If you are part of the working class, an oversized blazer may be a good addition to your wardrobe! It’s roomy yet helps you look put together. Maybe an unstructured one made of cotton or linen would work? For women, culotte pants have been growing in popularity.

What if you’re like me and cannot live without long sleeves? There are options! Uniqlo, for example, offers the AIRism series, which blocks UV rays. This series happens to have a long-sleeved shirt turtleneck option! (This is not sponsored, by the way)

3) Light Colours and Prints  

We all know how dark colours absorb more heat than light-coloured clothes. Tough as it may be (it certainly is for me), consider letting your black tops and bottoms take a backseat in favour of lighter shades like whites, pastels, and neutrals.

Here’s an added advantage of sorts that lighter-coloured clothing may provide: the psychological impression that you’re cool even if the temperature is blazing hot. Fake it till you make it, yeah?

Lighter colours also help conceal sweat stains better. Consider adding vibrant prints and patterns into your wardrobe for that very purpose: stylish designs will also help you feel more confident and presentable throughout the day.

4) Don’t Neglect the Footwear 

Our feet sweat too! I tend to forget about footwear, but research has reminded me that footwear made from breathable materials like canvas, mesh, or natural fibres help promote ventilation and reduce moisture buildup.

If you can’t wear open-toed shoes, sandals or sneakers, there are socks and insoles with moisture-wicking properties that you can explore. You could also search for shoes that are less constricting, especially the kinds that allow you to adjust the fit to what suits you best. This way, you’ll feel more comfortable and have to worry less about foot odours.

5) Pick Clothing that has UPF 

Not one for umbrellas? Start packing one in your bag! The best types are the ones with sun protection, usually indicated by UPF (Ultraviolet Protection Factor). The higher the UPF, the cooler it’ll be under the umbrella! This doesn’t mean you should skip out on the sunscreen, though. You’ll still need that to shield your exposed skin from UV radiation.

Honestly, a nice umbrella also lifts your mood! 

Complement these with clothing with UPF! You can also search for wide-brimmed hats, lightweight scarves, and loose-fitting, long-sleeved shirts or dresses that cover your shoulders and arms.

Dressing appropriately for hot and humid weather can make a significant difference in our comfort levels throughout the day.

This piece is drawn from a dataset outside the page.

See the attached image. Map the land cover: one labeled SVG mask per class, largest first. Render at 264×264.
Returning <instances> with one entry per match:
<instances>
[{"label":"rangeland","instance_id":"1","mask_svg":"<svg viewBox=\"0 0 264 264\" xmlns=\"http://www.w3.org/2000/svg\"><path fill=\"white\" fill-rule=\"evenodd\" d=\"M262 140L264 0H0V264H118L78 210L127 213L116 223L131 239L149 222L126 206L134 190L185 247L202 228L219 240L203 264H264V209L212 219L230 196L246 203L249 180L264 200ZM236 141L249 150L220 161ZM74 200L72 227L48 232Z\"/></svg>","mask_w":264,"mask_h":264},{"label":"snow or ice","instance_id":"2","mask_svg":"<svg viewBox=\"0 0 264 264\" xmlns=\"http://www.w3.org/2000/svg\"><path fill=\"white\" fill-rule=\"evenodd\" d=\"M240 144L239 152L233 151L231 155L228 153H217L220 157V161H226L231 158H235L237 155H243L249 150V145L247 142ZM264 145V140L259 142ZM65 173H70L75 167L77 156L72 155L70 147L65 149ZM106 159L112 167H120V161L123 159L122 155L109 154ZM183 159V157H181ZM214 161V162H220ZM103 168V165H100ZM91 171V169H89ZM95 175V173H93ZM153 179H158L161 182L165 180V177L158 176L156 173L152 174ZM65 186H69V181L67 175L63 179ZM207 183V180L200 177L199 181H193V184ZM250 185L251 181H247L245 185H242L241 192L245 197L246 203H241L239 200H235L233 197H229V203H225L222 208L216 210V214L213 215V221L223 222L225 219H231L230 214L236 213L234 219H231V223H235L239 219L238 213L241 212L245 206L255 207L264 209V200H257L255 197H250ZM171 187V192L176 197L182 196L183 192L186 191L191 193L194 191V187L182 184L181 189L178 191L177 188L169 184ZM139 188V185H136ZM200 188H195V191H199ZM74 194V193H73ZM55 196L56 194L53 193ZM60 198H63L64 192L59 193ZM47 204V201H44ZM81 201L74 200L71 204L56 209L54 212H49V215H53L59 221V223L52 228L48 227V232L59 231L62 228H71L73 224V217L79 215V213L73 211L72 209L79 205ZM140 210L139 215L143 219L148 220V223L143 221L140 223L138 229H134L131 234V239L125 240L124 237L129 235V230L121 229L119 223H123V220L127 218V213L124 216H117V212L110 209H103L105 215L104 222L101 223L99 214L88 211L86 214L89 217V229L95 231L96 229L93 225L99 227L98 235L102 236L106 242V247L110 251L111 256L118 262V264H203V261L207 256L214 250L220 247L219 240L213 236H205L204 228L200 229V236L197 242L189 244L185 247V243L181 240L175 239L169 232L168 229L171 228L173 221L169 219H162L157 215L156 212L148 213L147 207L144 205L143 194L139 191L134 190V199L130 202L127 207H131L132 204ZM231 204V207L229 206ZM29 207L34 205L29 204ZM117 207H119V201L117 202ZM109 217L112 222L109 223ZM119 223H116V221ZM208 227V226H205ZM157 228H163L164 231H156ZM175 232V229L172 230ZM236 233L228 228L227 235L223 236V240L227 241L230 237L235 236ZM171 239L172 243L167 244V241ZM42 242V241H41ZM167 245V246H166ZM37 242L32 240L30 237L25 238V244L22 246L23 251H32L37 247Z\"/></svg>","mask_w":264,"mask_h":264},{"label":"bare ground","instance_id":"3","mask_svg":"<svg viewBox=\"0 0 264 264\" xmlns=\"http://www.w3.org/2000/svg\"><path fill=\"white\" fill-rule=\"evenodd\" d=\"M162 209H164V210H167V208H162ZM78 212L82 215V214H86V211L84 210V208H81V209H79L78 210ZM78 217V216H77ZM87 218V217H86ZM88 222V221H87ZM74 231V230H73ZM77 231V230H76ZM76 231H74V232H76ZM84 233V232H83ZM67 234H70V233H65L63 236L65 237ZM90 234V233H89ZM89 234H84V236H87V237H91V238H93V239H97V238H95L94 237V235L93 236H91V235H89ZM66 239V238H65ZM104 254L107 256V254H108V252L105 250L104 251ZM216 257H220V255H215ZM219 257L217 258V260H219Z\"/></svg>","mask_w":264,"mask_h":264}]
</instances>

Remember to prioritize breathable fabrics like cotton and linen, opt for loose-fitting styles, and choose light colours and prints to stay cool and stylish whenever possible! Don’t forget to protect your skin from the sun’s rays and ensure your footwear allows for breathability. By following these guidelines, we’ll be able to beat the heat! Or at least feel less baked and more refreshed. That’s a lot better than nothing.